Um leitor amigo, que acompanha os debates do Senado, envia-me interessante discurso do senador Roberto Freire, em sessão de 12 de agosto.
O assunto é a transformação da Contribuição Provisória sobre Movimentação Financeira (CPMF) em tributo não mais temporário, mas permanente. O senador quer perpetuá-lo. Para tanto, apresentou emenda ao projeto, que tramita no Senado, da reforma previdenciária.
A proposta do senador é mais ousada do que a do governo FHC, que postula modesta e matreiramente sua prorrogação por mais onze meses, por lei, dispensado o "quorum" qualificado necessário à aprovação da emenda constitucional.
O fato merece análise, pois se trata de líder de um pequeno partido, o PPS, que na sua versão anterior teve longa e sacrificada história de defesa da classe trabalhadora. Dando seguimento a essa vocação, pretende o senador manter definitivamente a incidência, pois, como afirma, "a CPMF não penaliza assalariado ou classe média". E continua: "Ela, de fato, só atinge quem faz da especulação financeira sua fonte de renda e que, com esse imposto, fica impedido de sonegar". Acrescenta que "é um imposto perfeito, porque insonegável".
É uma oportunidade rara a que está surgindo. Debater-se uma incidência tributária ainda precária, posto que provisória, sem que se lhe aplique a tramitação de marcha acelerada típica desse governo.
A CPMF alcança os fluxos financeiros existentes na economia. Abrange, portanto, as movimentações financeiras da produção até o consumo dos bens e serviços pelo adquirente final. Sobrecarrega os custos gerais da economia.
Dir-se-á que sua alíquota de 0,20% é ínfima. É verdade. É uma gota d'água.
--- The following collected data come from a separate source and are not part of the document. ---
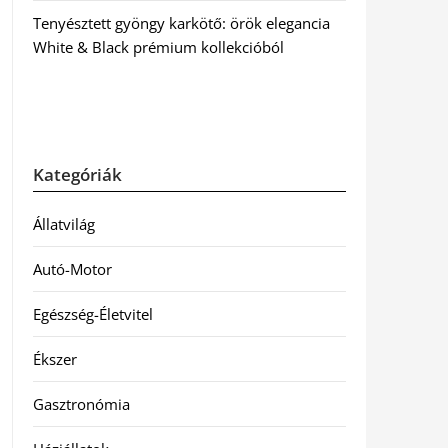
Tenyésztett gyöngy karkötő: örök elegancia
White & Black prémium kollekcióból
Kategóriák
Állatvilág
Autó-Motor
Egészség-Életvitel
Ékszer
Gasztronómia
Uma gota d'água, num temporal, pois se soma ao IPI, ICMS, Cofins, PIS, ISS, Imposto de importação, que tem tornado indecente o custo tributário da produção brasileira, apenando o consumo popular e transformando o contrabando em atividade rentável.
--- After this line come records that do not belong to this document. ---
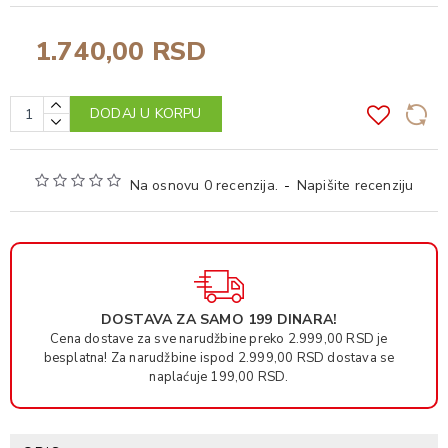
1.740,00 RSD
DODAJ U KORPU
Na osnovu 0 recenzija.
-
Napišite recenziju
DOSTAVA ZA SAMO 199 DINARA!
Cena dostave za sve narudžbine preko 2.999,00 RSD je
besplatna! Za narudžbine ispod 2.999,00 RSD dostava se
naplaćuje 199,00 RSD.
A CPMF pega também a poupança e depósitos da população. A extorsão legalizada é completa. Abrange produção, circulação, consumo, investimento e poupança.
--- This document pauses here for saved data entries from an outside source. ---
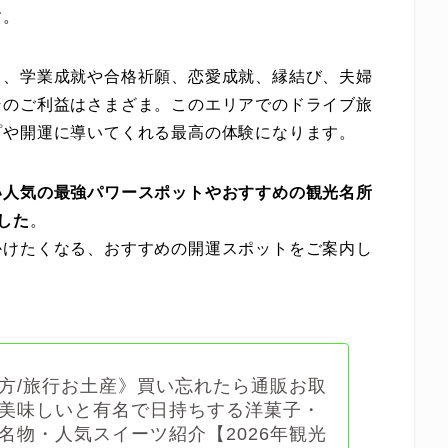
す。
り、学業成就や合格祈願、恋愛成就、縁結び、夫婦
そのご利益はさまざま。このエリアでのドライブ旅
プや開運に導いてくれる最高の体験になります。
い人気の最強パワースポットやおすすめの観光名所
した
。
かけたくなる、おすすめの開運スポットをご案内し
方/旅行お土産》買い忘れたら通販お取
美味しいと有名で日持ちする洋菓子・
名物・人気スイーツ紹介【2026年観光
A sua impossibilidade de sonegação é uma questão de fé. Depois da quebradeira e maracutaias do Nacional, Econômico e Bamerindus, a insonegabilidade da CPMF é apanágio dos que têm fé. Muita fé.

Osiris de Azevedo Lopes Filho, 57, advogado, é professor de Direito Tributário da Universidade de Brasília e ex-secretário da Receita Federal.